Development of quantitative structure property relationship models and tool for predicting the soil adsorption coefficient (logKOC)

Environ Pollut. 2025 Jan 16:368:125703. doi: 10.1016/j.envpol.2025.125703. Online ahead of print.

Abstract

The soils/sediments organic carbon sorption coefficient (KOC) of organic substances is one of the indispensable environmental behavioral parameters in chemicals management. Because the test procedure used to measure KOC is normally expensive and time-consuming, predictive methods are considered vitally important technology to fill the data gap of KOC. In this study, quantitative structure-property relationship (QSPR) models are developed using a data set with 1477 experimental logKOC values and seven typical machine learning algorithms. We obtained three types of optimum models, i.e. one logarithm of n-octanol/water partition coefficient (logKOW)-based univariate model, four logKOW-based and three non logKOW-based multi-variables machine learning models. The assessment results related to internal (goodness-of-fit and robustness) and external predictive ability indicate that all the optimum models exhibit good goodness-of-fit, robustness and predictive ability because the statistical parameters of all of those models met the accept criteria for goodness-of-fit (R2Train > 0.700), robustness (Q2LOO, Q2LMO & Q2BOOT > 0.600) and predictive ability (Q2EXT > 0.700, CCC > 0.850, r2m > 0.500, Δr2m < 0.200). For convenient use, a software tool named "logKOC Predictor" was developed employing the aforementioned three types of optimum models.
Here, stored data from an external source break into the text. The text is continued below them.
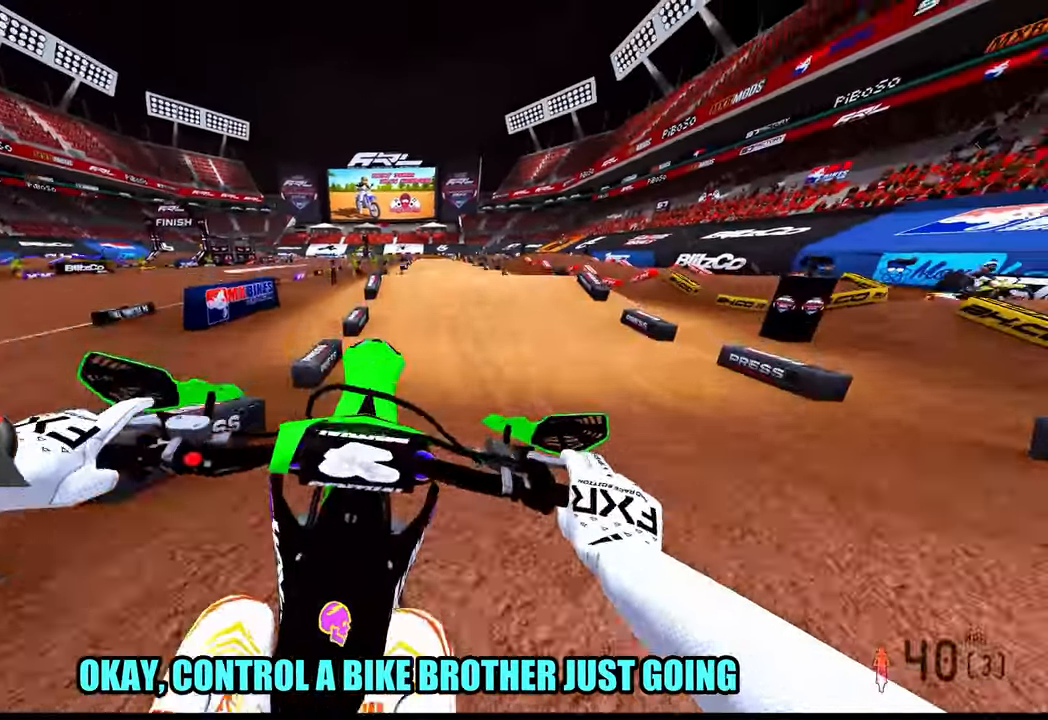
{"dt_ms": 500, "buttons": ["R2"], "left_stick": "down", "right_stick": "up", "button_events": []}
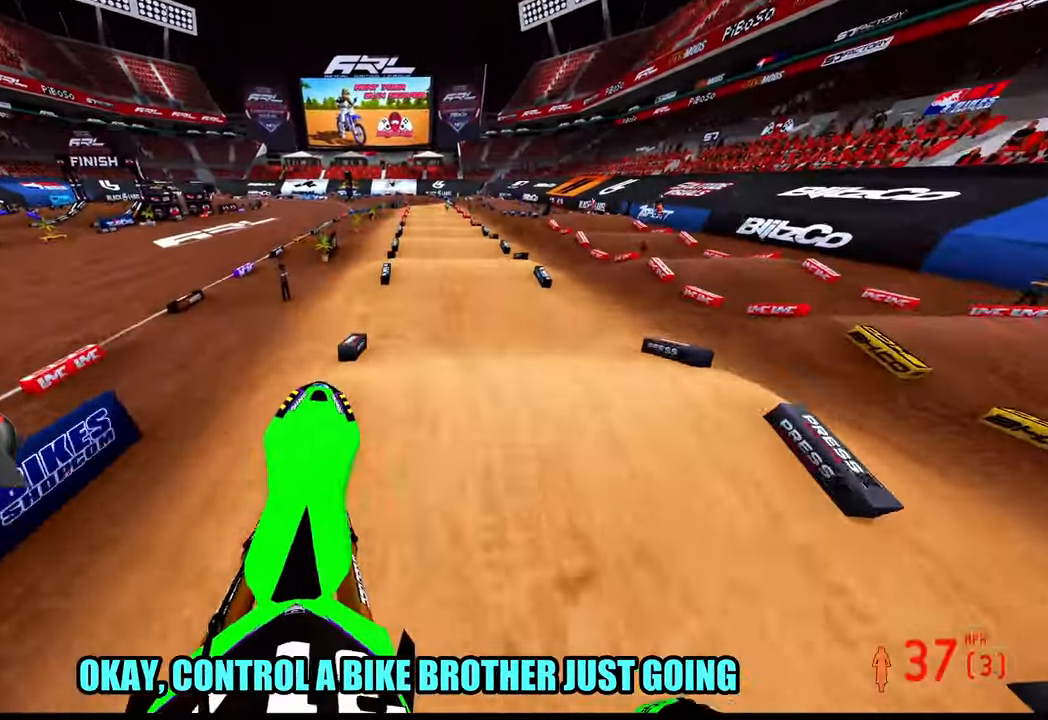
{"dt_ms": 500, "buttons": ["R2"], "left_stick": "down", "right_stick": "up", "button_events": []}
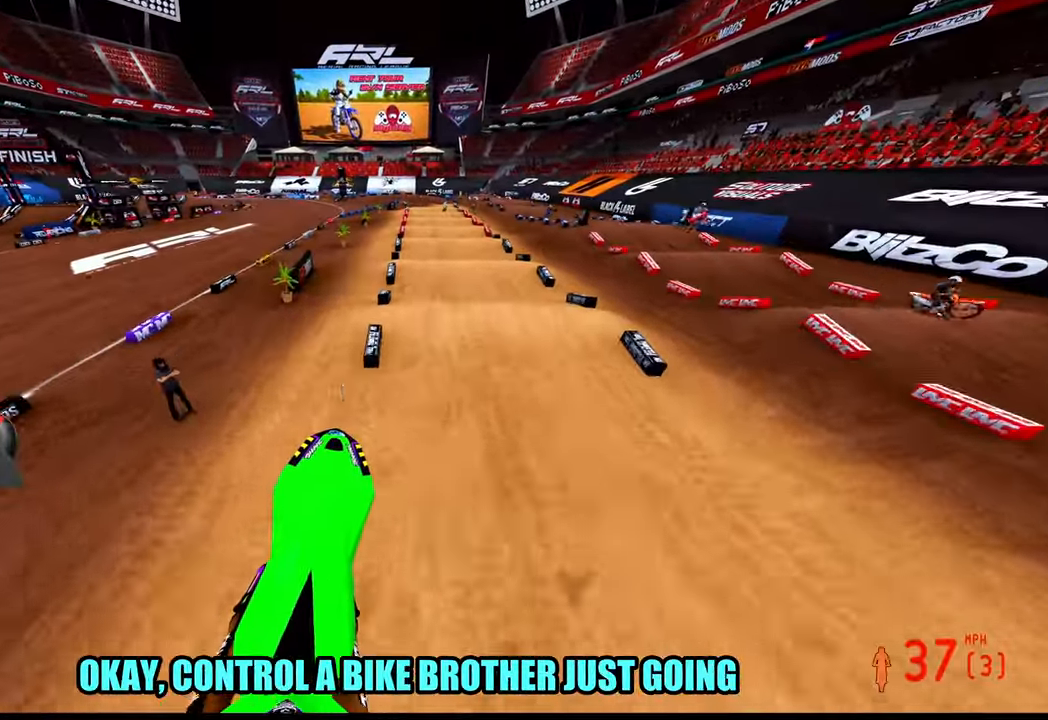
{"dt_ms": 500, "buttons": ["R2"], "left_stick": "center", "right_stick": "down", "button_events": [[17, "R3", "down"], [133, "R3", "up"]]}
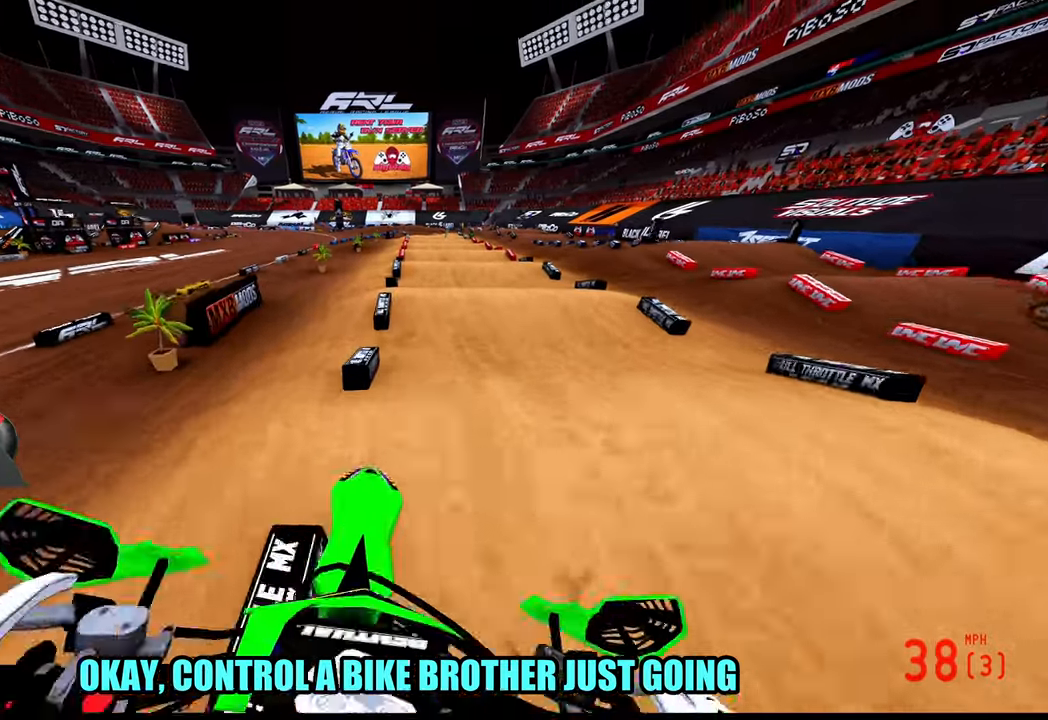
{"dt_ms": 500, "buttons": ["R2"], "left_stick": "center", "right_stick": "up", "button_events": [[84, "R3", "down"], [184, "R3", "up"]]}
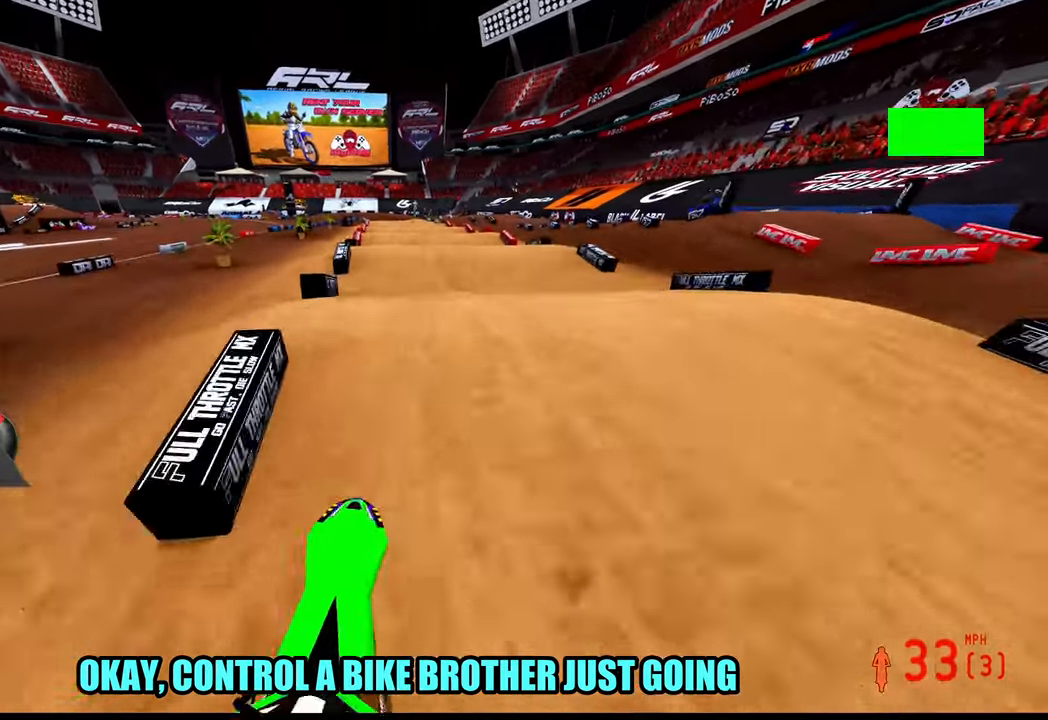
{"dt_ms": 500, "buttons": ["R2"], "left_stick": "left", "right_stick": "up", "button_events": []}
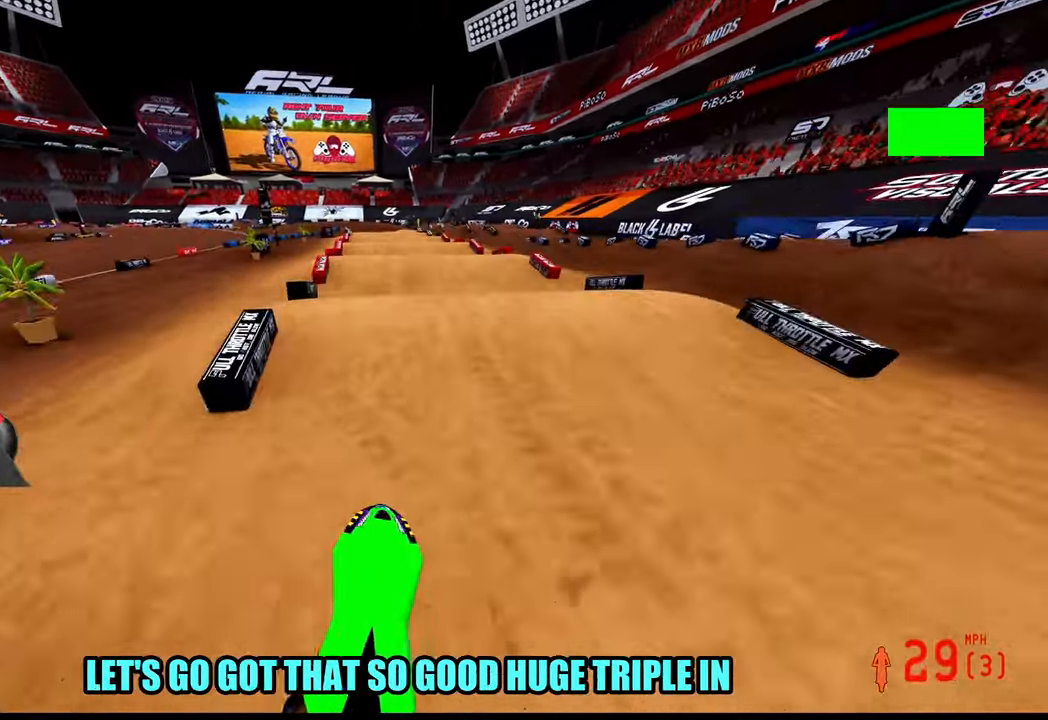
{"dt_ms": 500, "buttons": ["R2"], "left_stick": "center", "right_stick": "up", "button_events": []}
An external data set with 70 experimental logKOC values was then used to test the predictive ability of the "logKOC Predictor". Results show that the tool may reliably estimate an unknown logKOC value of a given target substance if the substance is in the applicability domain of developed models and its predicted data is marked as "High reliability".

Keywords: Machine learning; Organic substance; Predictive tool; Reliability evaluation; Soils/sediments organic carbon sorption coefficient; n-Octanol/water partition coefficient.